Postponement of prep-schools’ closure pours cold water on Gülen-government row
Supporters of the Gülen movement have cautiously welcomed the government’s decision to set September 2015 as the deadline for the “transformation” of prep schools into private schools. CİHAN photoSupporters of the Gülen movement have cautiously welcomed the government’s decision to set September 2015 as the deadline for the “transformation” of prep schools into private schools, bringing down the heat in the ongoing row between the parties.
Deputy Prime Minister Bülent Arınç has announced prep-schools, known as “dershanes” in Turkey, will be given a time period of two years to convert their institutions into private schools, while denying that the move represents hostility toward the “Hizmet” (Service) movement of Islamic scholar Fethullah Gülen.
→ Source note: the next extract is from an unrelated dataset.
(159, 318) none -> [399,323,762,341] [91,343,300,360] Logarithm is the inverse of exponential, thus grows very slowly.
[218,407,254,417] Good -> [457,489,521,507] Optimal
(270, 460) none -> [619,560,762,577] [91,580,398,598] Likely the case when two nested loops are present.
“We want to realize this transformation project. No one should perceive this as ill will against prep schools,” he said, speaking after a 7.5-hour-long Cabinet meeting on Dec. 2. He also claimed that some groups were seeking to incite a row between the government and the Gülen Movement.
Osman Şimşek, editor of herkul.org website that broadcasts Gülen’s speeches, posted his reaction on Twitter a few hours after Arınç’s announcement, expressing his partial satisfaction with the decision.
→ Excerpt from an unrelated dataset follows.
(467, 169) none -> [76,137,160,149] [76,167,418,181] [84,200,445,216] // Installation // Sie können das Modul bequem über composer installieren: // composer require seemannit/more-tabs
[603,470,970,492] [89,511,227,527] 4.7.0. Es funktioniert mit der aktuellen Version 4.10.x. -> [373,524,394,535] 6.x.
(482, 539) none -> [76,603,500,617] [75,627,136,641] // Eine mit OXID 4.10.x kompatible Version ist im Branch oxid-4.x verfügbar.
“If the statement isn’t denied in words or in practice tomorrow (as was done two times before) I found some issues, like the broadening of the ‘transformation’ process, positive,” he said, recalling that Prime Minister Recep Tayyip Erdoğan was scheduled to deliver a speech at his party’s group meeting one day after Arınç’s statements. Erdoğan had previously contradicted Arınç’s remarks, which caused resentment on Arınç’s side.
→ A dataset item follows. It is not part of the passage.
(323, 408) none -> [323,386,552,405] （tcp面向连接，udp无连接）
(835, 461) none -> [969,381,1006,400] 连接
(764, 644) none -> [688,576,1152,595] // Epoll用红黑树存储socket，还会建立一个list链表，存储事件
Şimşek asserted he agreed with the good wishes voiced by Arınç, but also stressed the democratic right claims shouldn’t be identified as “sedition.”
“People’s standing against different oppressions and using democratic rights according to rules is not sedition,” he stated, criticizing government’s attempts to attribute some third parties as the source of the row between the government and Gülen community.
In his statement, he also announced that Gülen had recorded a speech on “obstinacy,” but the release of the video, which was actually scheduled for Dec. 3, will be on Dec. 4.
Hüseyin Gülerce, a columnist for daily Zaman and a prominent figure of the “Gülen Movement,” also hailed the postponement decision through his twitter account.
“I think the tension will decrease from tomorrow [Dec. 3] on and the future of dershanes will be discussed on a healthy basis,” he said, a mistake that had been avoided.
“The exam system can be changed in two years. In the meantime the transformation study will go on,” he added.
The row between followers of the Gülen movement and the Turkish government that erupted due to government’s decision to abolish prep-schools took on another dimension after a daily revealed Nov. 28 that the government had signed a National Security Council (MGK) decision recommending an action plan against the Gülen movement back in 2004.
Although the Government officials insisted the MGK decision had never been enforced, the document still added to the tension.
In his announcement on Dec. 2, Arınç denied that the government and the Hizmet movement were in confrontation, saying that such a confrontation would have “bad consequences” for Turkey.
He categorically refused to describe the move as the “abolition” of prep schools, instead describing it as a “transformation.”
“You can’t consider all private examination prep schools’ owners as part of the ‘Hizmet’ movement or community. The movement’s share among all prep schools is 22 percent,” he said.